=== Work item ===
Print every line of the material below verbatim, leaving out the pictures.

[Chart interpretation exercises]
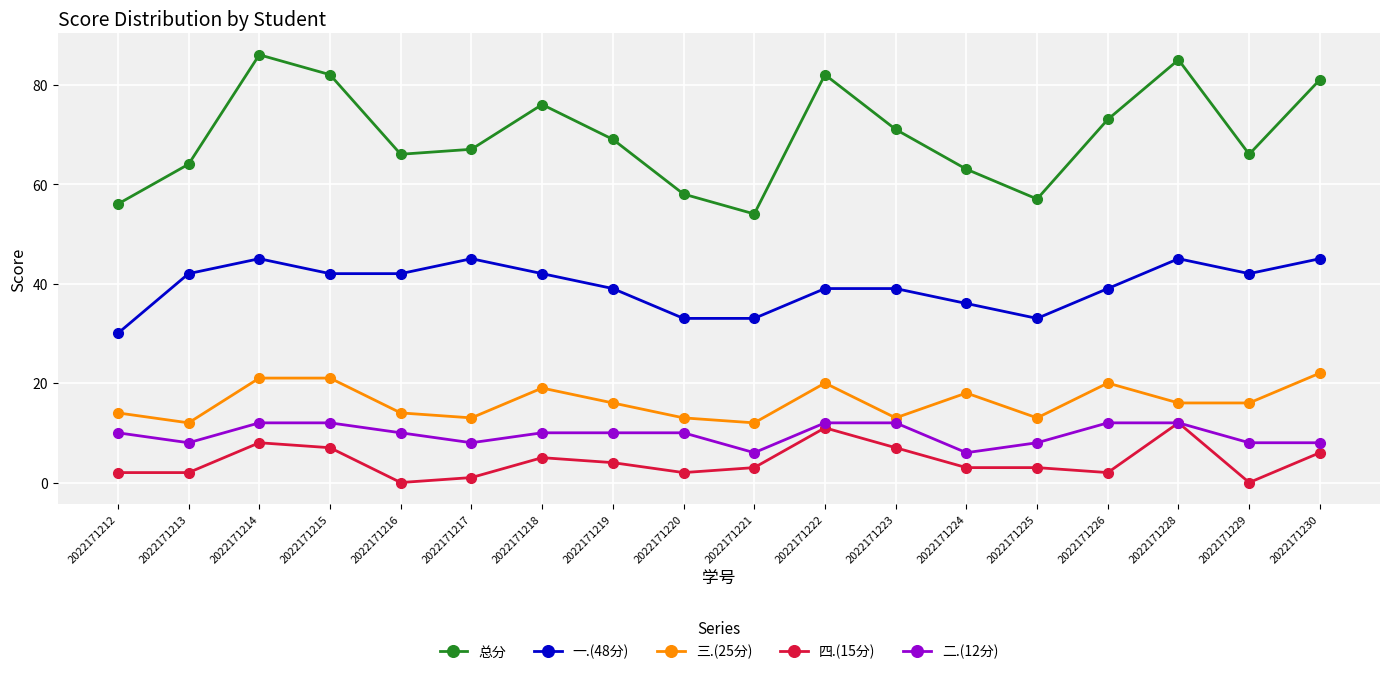

What is the value of the 二.(12分) point at the 4th from the left?

12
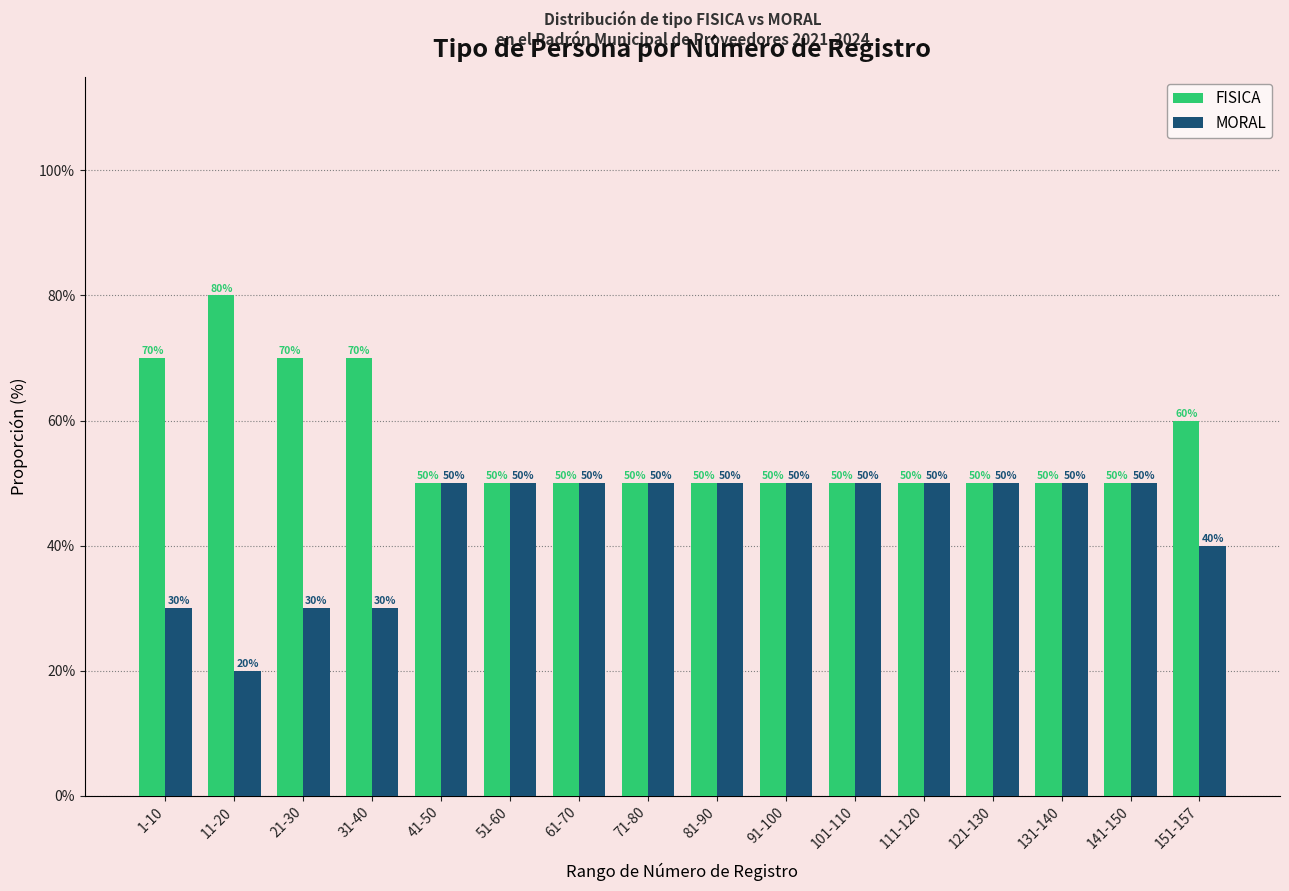

Reading left to right, extract all data points from this chart.

FISICA: 70	80	70	70	50	50	50	50	50	50	50	50	50	50	50	60
MORAL: 30	20	30	30	50	50	50	50	50	50	50	50	50	50	50	40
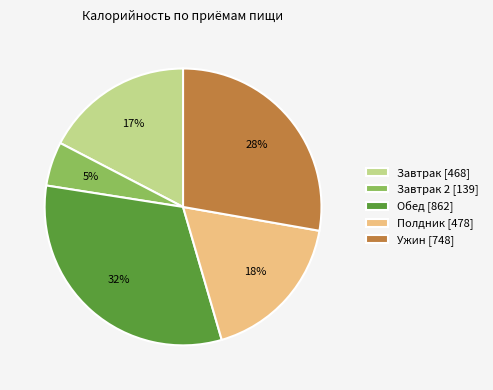

Count the number of slices in the pie.

5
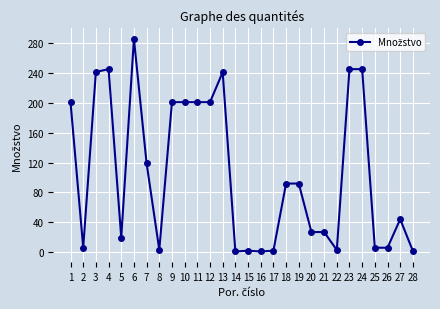

Is it true that the value at 6 is 285.8?

True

=== Task answer ===
What is the value of the 二.(12分) point at the 4th from the left?

12

Reading left to right, extract all data points from this chart.

FISICA: 70	80	70	70	50	50	50	50	50	50	50	50	50	50	50	60
MORAL: 30	20	30	30	50	50	50	50	50	50	50	50	50	50	50	40

Count the number of slices in the pie.

5

Is it true that the value at 6 is 285.8?

True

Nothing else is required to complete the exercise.